Taking in the full picture
Although structural biomarker changes often indicate glaucomatous developments, it’s crucial to confirm that any observed changes result from glaucoma. Dr. McCann illustrates this through his case study of an 83-year-old patient who had previously been managed for glaucoma for several years. Upon examining the patient’s structural biomarkers in ZEISS Glaucoma Workspace, Dr. McCann noticed several discrepancies. While the progression maps of the patient’s GCL-IPL analysis showed visible progression in both eyes, the progression maps for RNFL did not. “Something wasn’t adding up,” he said. “When this happens, it’s important to make sure that you consider a patient’s results within the context of the entire eye and that you’re not focusing solely on glaucoma when considering any change potentially indicative of the disease.”
By expanding his focus to include the patient’s retinal imaging, it became clear that there had been significant changes in the macula over time. Further analysis using OCT and infrared imaging confirmed the presence of substantial geographic atrophy, which aligned with the changes in the GCL-IPL highlighted on the progression maps. “Look at your dilated fundus exam, alongside your retinal imaging, OCT, and visual field tests to ensure things match up and make sense,” Dr. Wesdon says. “It’s important to watch for ancillary diseases occurring at the same time, that may not be related to glaucoma, but could still be creating changes in your GPA and the biomarkers that you're utilizing to analyze glaucoma.”
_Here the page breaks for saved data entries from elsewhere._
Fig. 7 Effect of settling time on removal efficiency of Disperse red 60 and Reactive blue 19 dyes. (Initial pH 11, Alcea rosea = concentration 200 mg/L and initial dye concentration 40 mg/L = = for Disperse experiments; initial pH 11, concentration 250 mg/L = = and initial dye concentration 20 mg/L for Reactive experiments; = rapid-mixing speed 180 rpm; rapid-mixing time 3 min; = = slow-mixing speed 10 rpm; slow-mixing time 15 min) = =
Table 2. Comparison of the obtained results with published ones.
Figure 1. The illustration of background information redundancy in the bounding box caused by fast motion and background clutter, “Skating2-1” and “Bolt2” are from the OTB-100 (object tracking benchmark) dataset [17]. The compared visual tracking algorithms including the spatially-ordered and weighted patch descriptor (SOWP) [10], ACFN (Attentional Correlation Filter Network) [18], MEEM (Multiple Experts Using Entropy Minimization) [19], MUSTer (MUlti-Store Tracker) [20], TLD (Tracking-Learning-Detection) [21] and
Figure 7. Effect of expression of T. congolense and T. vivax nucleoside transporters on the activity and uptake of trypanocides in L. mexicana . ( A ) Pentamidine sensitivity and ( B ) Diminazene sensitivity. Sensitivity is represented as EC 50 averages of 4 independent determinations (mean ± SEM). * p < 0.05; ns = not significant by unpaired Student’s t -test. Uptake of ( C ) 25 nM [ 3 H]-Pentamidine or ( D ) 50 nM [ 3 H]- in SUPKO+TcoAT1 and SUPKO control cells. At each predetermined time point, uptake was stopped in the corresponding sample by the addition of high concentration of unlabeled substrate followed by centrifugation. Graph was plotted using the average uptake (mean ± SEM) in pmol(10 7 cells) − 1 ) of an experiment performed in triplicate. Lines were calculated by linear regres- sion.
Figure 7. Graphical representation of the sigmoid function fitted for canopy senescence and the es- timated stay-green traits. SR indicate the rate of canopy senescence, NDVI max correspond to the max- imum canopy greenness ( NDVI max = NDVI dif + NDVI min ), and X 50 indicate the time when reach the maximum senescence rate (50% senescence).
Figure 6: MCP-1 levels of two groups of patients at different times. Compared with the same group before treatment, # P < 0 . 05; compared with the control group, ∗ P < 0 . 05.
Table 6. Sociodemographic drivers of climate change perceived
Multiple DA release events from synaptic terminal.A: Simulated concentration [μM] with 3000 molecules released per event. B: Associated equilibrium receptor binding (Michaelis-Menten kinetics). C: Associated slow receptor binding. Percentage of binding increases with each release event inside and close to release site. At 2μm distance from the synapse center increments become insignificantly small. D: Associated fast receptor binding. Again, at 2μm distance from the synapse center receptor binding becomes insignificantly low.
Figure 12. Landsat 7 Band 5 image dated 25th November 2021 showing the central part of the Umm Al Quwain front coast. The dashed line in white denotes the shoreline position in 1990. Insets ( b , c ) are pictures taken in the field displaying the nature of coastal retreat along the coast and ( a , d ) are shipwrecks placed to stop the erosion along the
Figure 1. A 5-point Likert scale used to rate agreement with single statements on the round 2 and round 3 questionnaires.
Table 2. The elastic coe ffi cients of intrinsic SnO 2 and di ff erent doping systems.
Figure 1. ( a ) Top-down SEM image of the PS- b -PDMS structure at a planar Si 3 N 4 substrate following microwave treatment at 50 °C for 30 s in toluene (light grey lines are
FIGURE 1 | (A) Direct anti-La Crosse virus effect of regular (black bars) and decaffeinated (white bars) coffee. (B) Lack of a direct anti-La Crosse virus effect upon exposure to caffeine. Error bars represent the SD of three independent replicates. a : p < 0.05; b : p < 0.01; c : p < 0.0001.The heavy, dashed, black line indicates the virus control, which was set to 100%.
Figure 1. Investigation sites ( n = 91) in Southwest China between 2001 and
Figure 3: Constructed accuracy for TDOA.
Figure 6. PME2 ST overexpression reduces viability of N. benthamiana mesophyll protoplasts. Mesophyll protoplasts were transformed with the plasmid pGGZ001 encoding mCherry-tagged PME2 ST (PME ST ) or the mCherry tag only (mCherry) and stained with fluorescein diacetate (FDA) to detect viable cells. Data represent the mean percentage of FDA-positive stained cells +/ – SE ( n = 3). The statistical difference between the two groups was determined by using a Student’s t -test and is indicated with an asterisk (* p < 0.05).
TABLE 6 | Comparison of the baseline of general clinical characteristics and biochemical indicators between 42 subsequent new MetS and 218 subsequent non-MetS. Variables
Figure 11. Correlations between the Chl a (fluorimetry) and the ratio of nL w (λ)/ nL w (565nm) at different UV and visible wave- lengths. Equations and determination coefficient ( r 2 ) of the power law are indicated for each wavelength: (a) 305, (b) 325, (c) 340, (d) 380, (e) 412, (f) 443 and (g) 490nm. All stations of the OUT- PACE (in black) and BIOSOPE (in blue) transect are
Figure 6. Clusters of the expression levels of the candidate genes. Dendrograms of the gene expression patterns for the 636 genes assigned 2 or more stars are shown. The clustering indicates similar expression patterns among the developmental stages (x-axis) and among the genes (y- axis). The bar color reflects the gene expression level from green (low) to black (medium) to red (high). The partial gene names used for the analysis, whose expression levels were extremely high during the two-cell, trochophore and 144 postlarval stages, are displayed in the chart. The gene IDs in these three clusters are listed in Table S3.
Management of glaucoma is a practice that requires patience, and one in which clinicians typically have ample time to determine if
progressive pathology is occurring. Dr. Wesdon encourages clinicians to use this time to collect all the necessary information before moving forward. “I think it's important not to jump too fast on things, because there are many factors to consider,” he says. “We need to know exactly what we’re looking at and how everything adds up. Once you’ve asked yourself all the necessary questions and determined the answers, you’ll have enough to move forward in making a clinical decision. I educate my patients that if things aren’t progressing, then they’re okay, and I can follow them closely so that we can make a good clinical decision.”